When outgoing AU Chair Paul Kagame assumed the leadership of the African Union, one of his objectives was to make the entire continent a trade free area among African nations. According to Kagame, this was very imperative and presented as a catalyst to boost Africa’s economic growth and development (Africa’s agenda 2030 and 2063).
African Continental Free Trade Area (AfCFTA)
From its name, the African Continental Free Trade Area is an economic initiative of African leaders (African Union) to establish a free trade zone among Africa’s 55 nations. This project came to light in 2018, when Presidents and heads of governments assembled in Kigali Rwanda. Lamenting on the fact that less than 20% of Africa’s trade is within, Kagame underlined that if leaders can prioritise and sign the free trade area agreement, making a tariff-free zone between nations, then doing business won’t be an issue of contention in Africa. As anticipated by the AU stakeholders, member states are obliged to remove tariffs from 90% goods. This new dispensation seeks to ensure easy circulation of goods and services across African territories. The AU believes that the AfCFTA if materialized, will present a leading free trade area since the realization of the World Trade Organisation, citing membership. AU leaders forecast an African commercial platform of over 1.2 billion people with a GDP of 2.5 trillion U.S. dollars. As per the UN Economic Commission for Africa, the AFCFTA will enhance intra-African trade by 52% by 2022
Signatories of the African Continental Free Trade Area
After series of deliberations which begun in 2013, the year 2018 was remarkable as 49 out of the 55 countries have signed the African Continental Free trade area agreement. However, countries like Nigeria, Zambia, Benin, Guinea-Bissau, Botswana and Eritrea are yet to sign the accord. For Nigeria, a strong economic giant to sign the deal, its business class needs to be fully concerned.
Before the AU can boast of a milestone concerning Afcfta, a total of at least 22 member states need to ratify the agreement for it to go operational or materialized. As of January 2019, about 18 out of the 49 signatories had ratified the deal including, Rwanda, Guinea, eSwatini (Swaziland), Kenya, Niger, Ghana, Chad, Ivory Coast, South Africa, Sierra Leone among others.
In one of his speeches, President Kagame said the African Continental Free Trade Area won’t deprive member states of commercialising with international business partners, but a boost to continental trade.

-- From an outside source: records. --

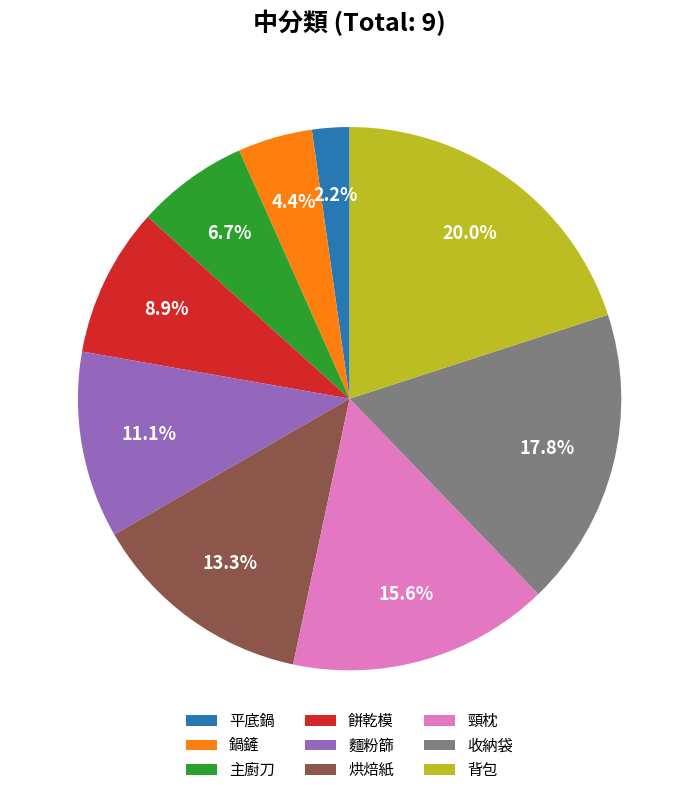

Which slice is the smallest?

平底鍋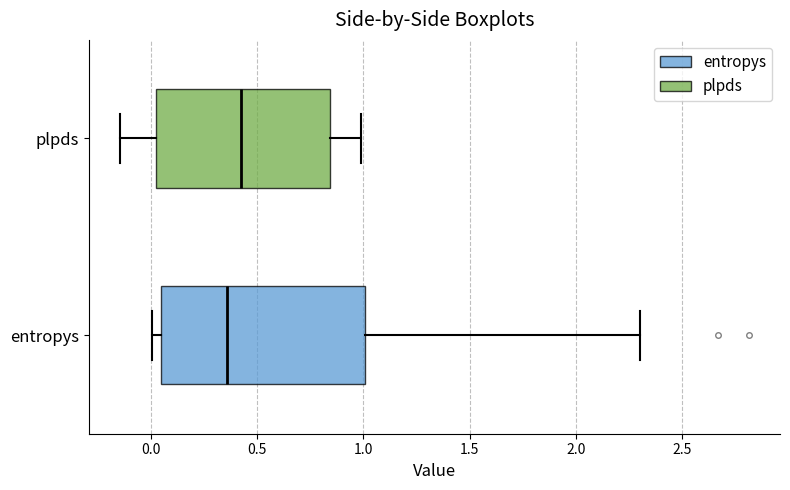

Reading bottom to top, transcribe this box plot: for each box, give where its median line is, the range the box spans, and where its two whiskers end, as read against the x-axis. The values are not printed on the chart, so give them approximately, as read against the axis.

entropys: median 0.35, box 0.05 to 1.00, whiskers 0.00 to 2.30
plpds: median 0.40, box 0.00 to 0.85, whiskers -0.15 to 1.00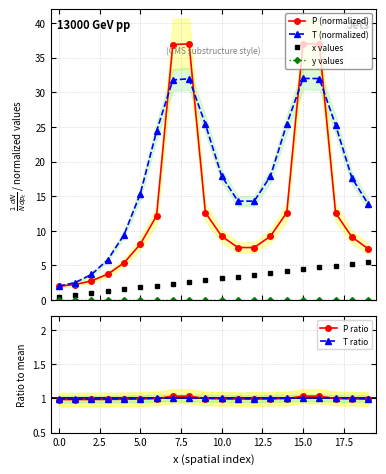

What is the average value of the P (normalized) series?

13.6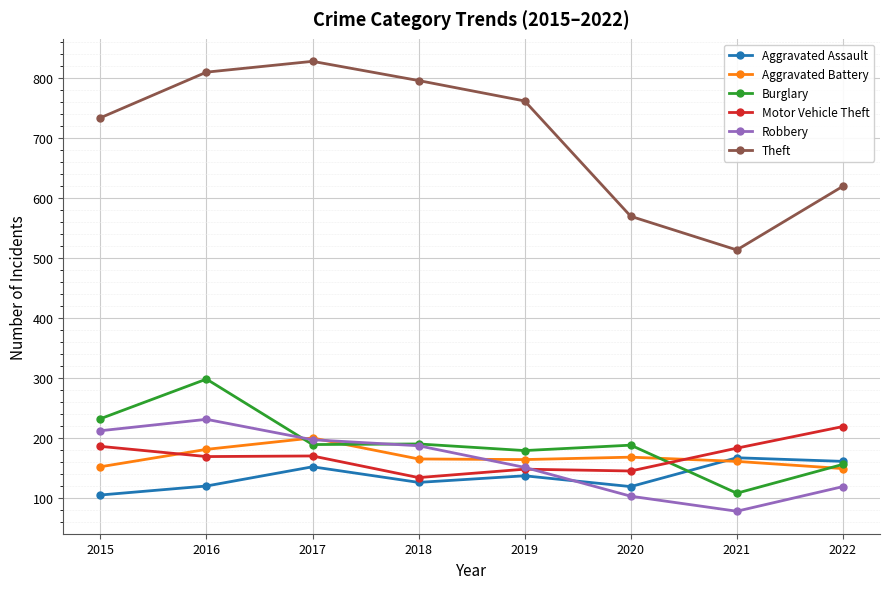

The Theft series shows 841 at 2020. True or false?

False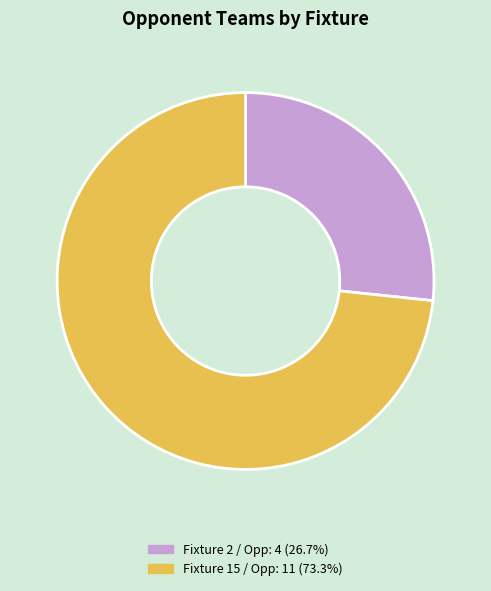

What is the largest slice in the pie chart?

Fixture 15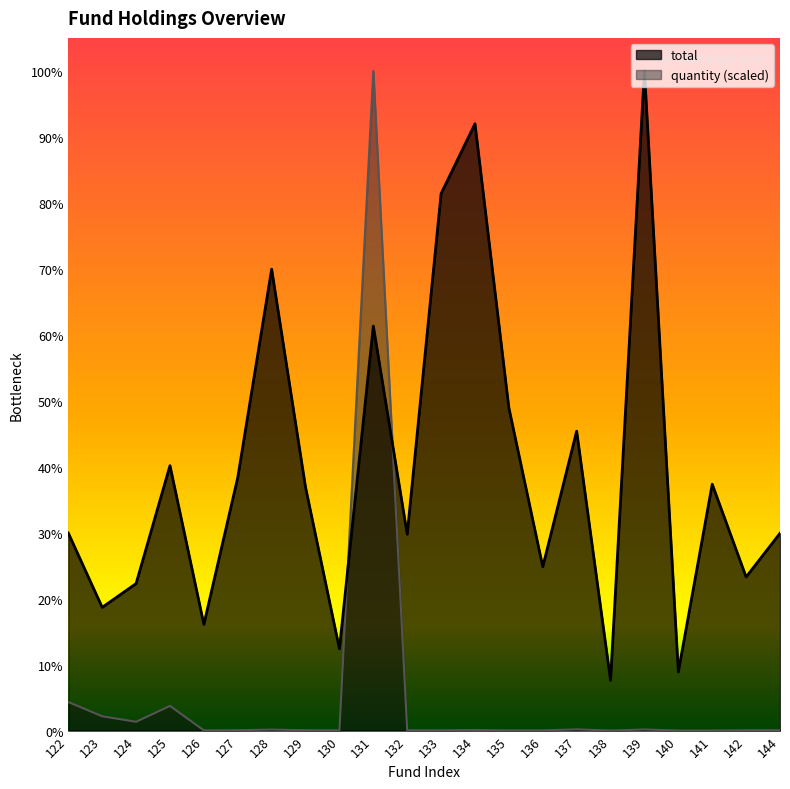

Between 125 and 140, which series saw the biggest shift?

total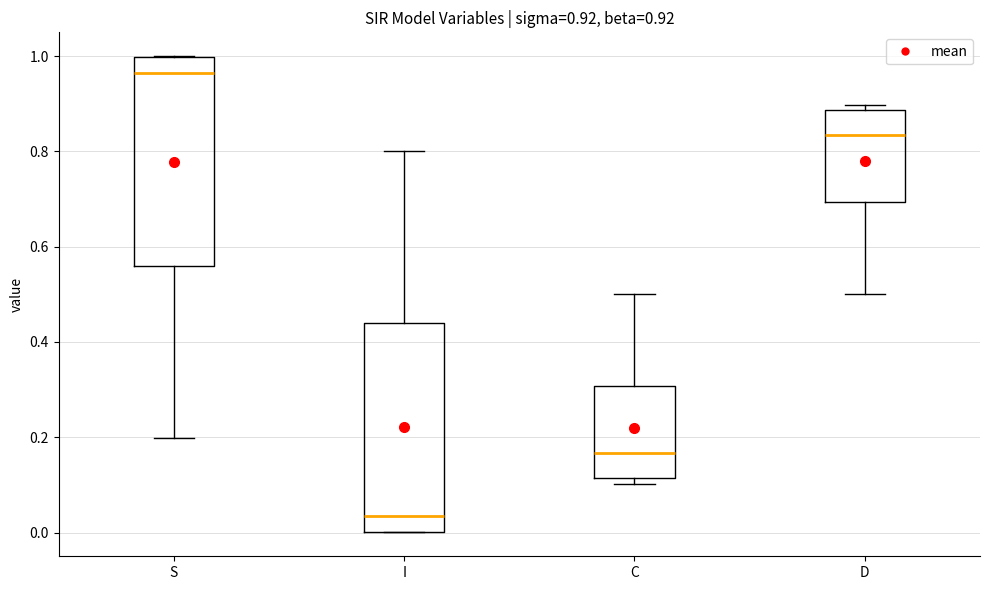

Which box has the lowest median line?

I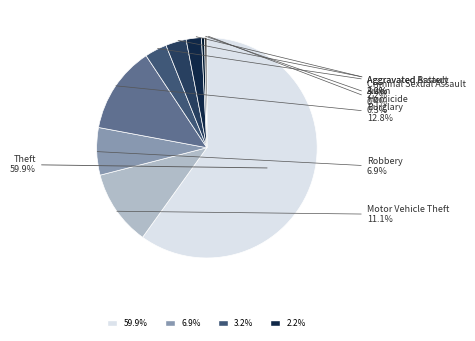

How many segments does this pie chart have?

9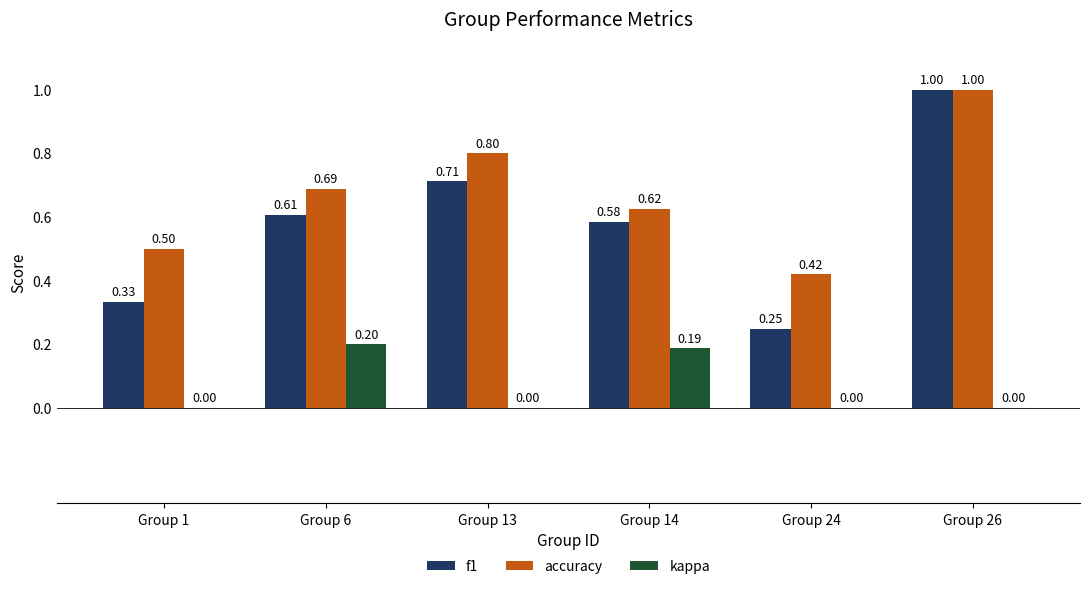

Which series changed the most between Group 6 and Group 24?

f1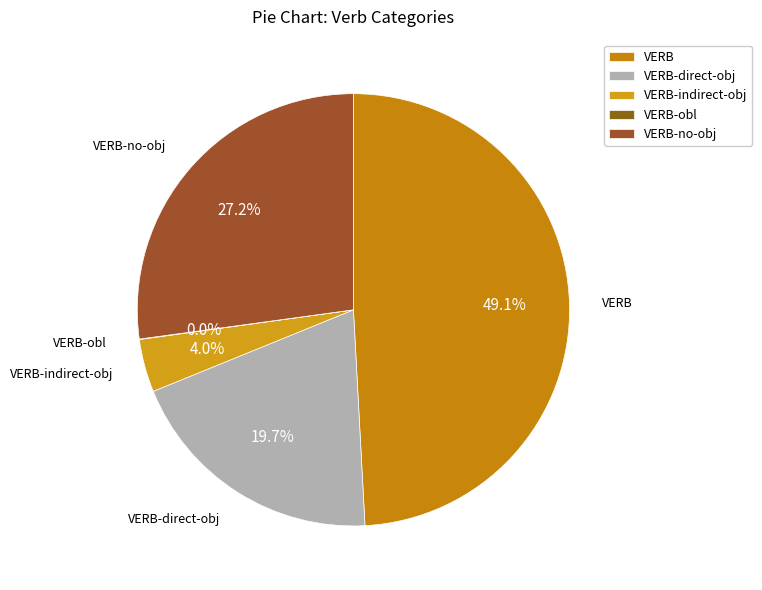

Is it true that VERB-no-obj is 27% of the pie?

True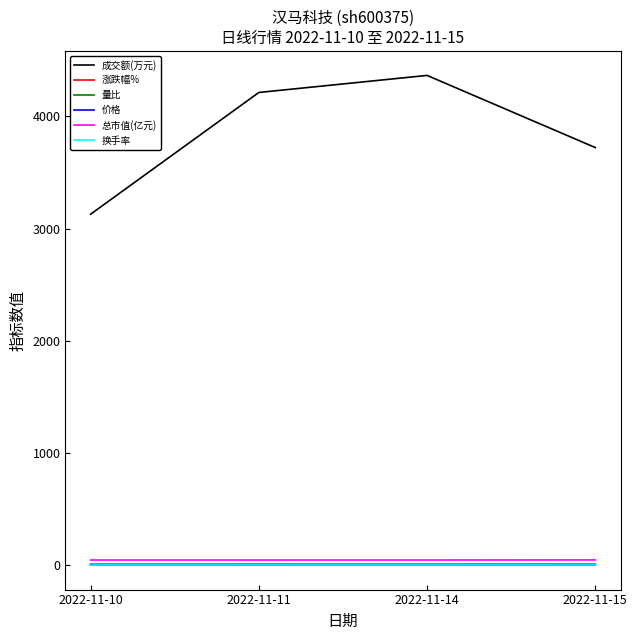

The 总市值(亿元) series shows 45.8 at 2022-11-15. True or false?

True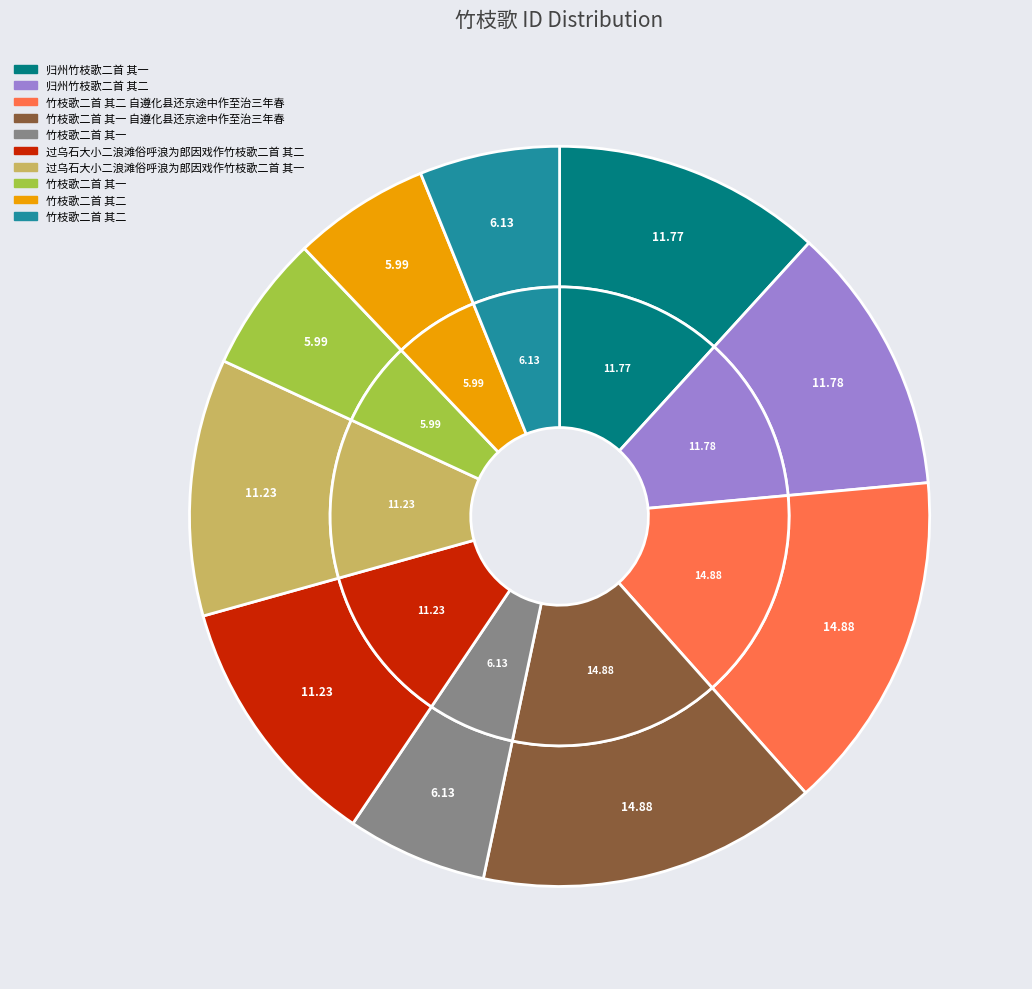

Count the number of slices in the pie.

10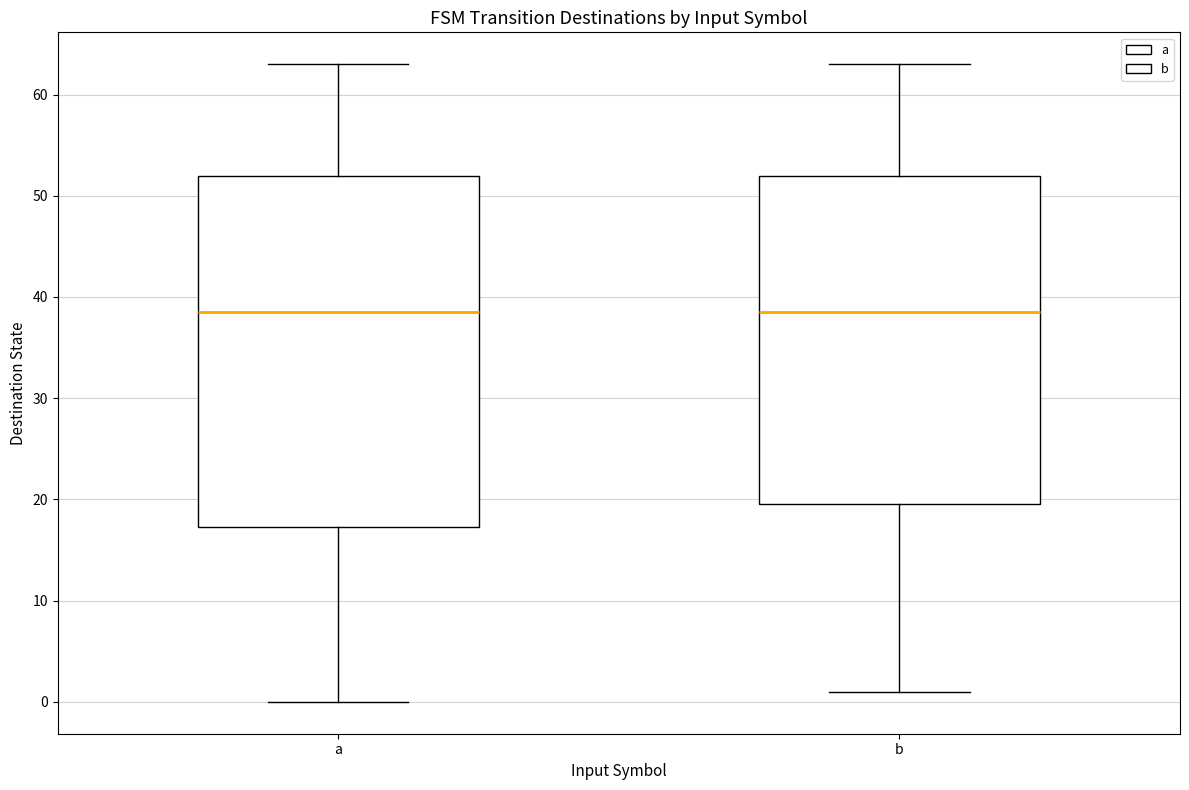

Reading left to right, read every box against the y-axis: the position of its median line, the range the box covers, and the ends of its whiskers. The values are not printed on the chart, so give them approximately, as read against the axis.

a: median 39, box 17 to 52, whiskers 0 to 63
b: median 39, box 20 to 52, whiskers 1 to 63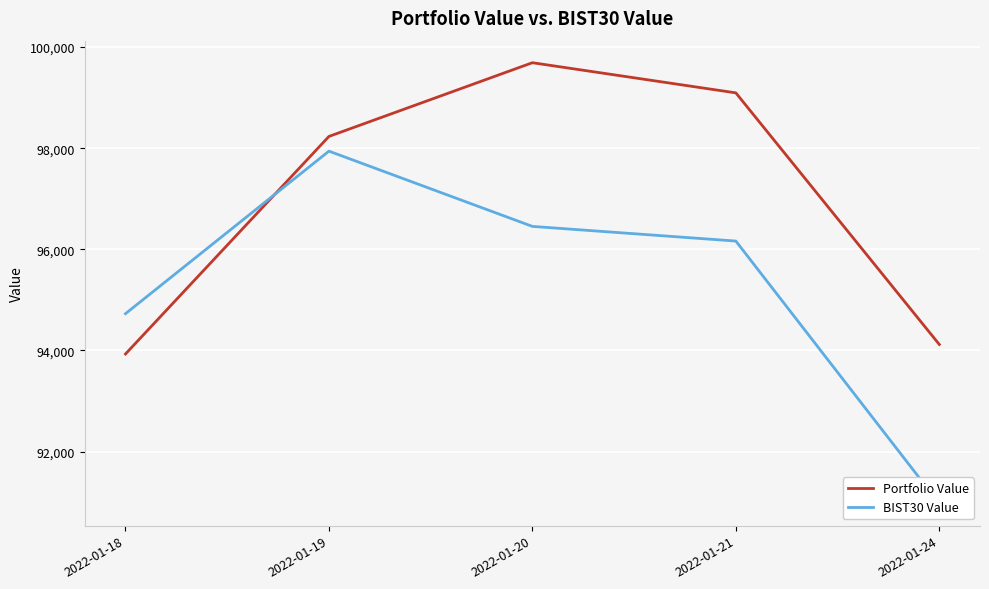

Where is Portfolio Value nearest to the value 96809?

2022-01-19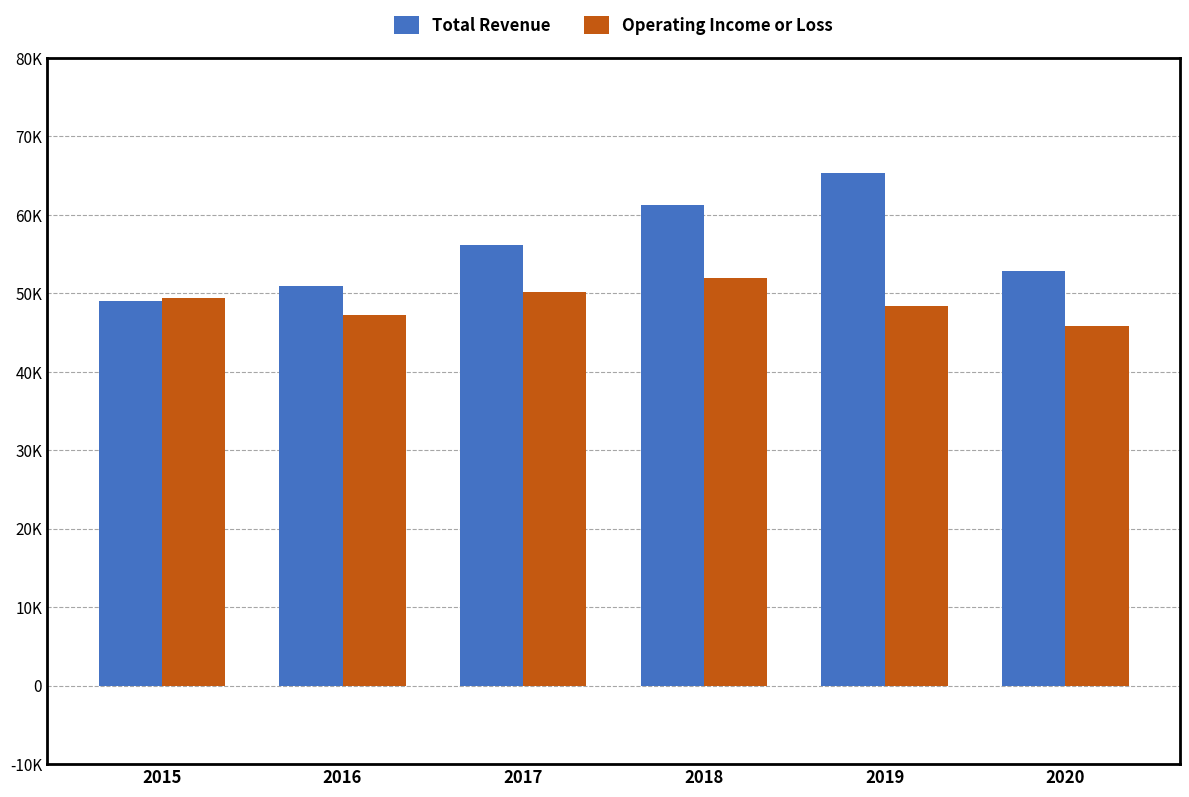

At which label does Operating Income or Loss reach its peak?

2018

Lately, one of Africa’s renowned C.E.O and business magnate Tony Elumelu reiterated the need for Africa to emulate the ‘’other world’’ and enhance trade deals among member states to promote real economic development. Even though the leaders have not undermined the challenges that come with free trade or trade liberalisation, where already made nations benefit more at the expense of emerging states, a more concerted and well-managed trade among African states is a great milestone towards achieving its development agendas and giving the continent a good economic position in the world.